Source information START

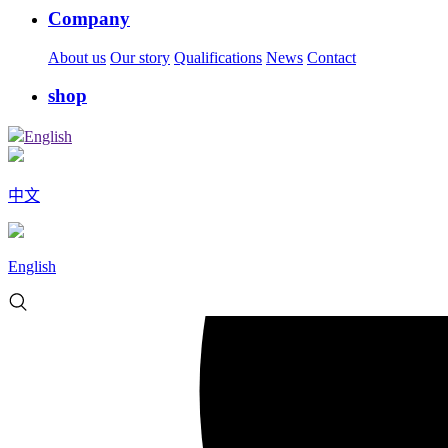
Company
About us
Our story
Qualifications
News
Contact
shop
English
中文
English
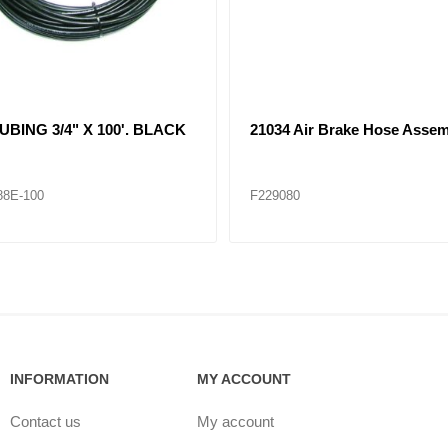
 Air Brake Hose Assembly
21065 Air Brake Hose Assem
84
F229085
INFORMATION
MY ACCOUNT
Contact us
My account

Source information END

State the number of lines in the entries above that contain the word "Hose", and nothing more.

2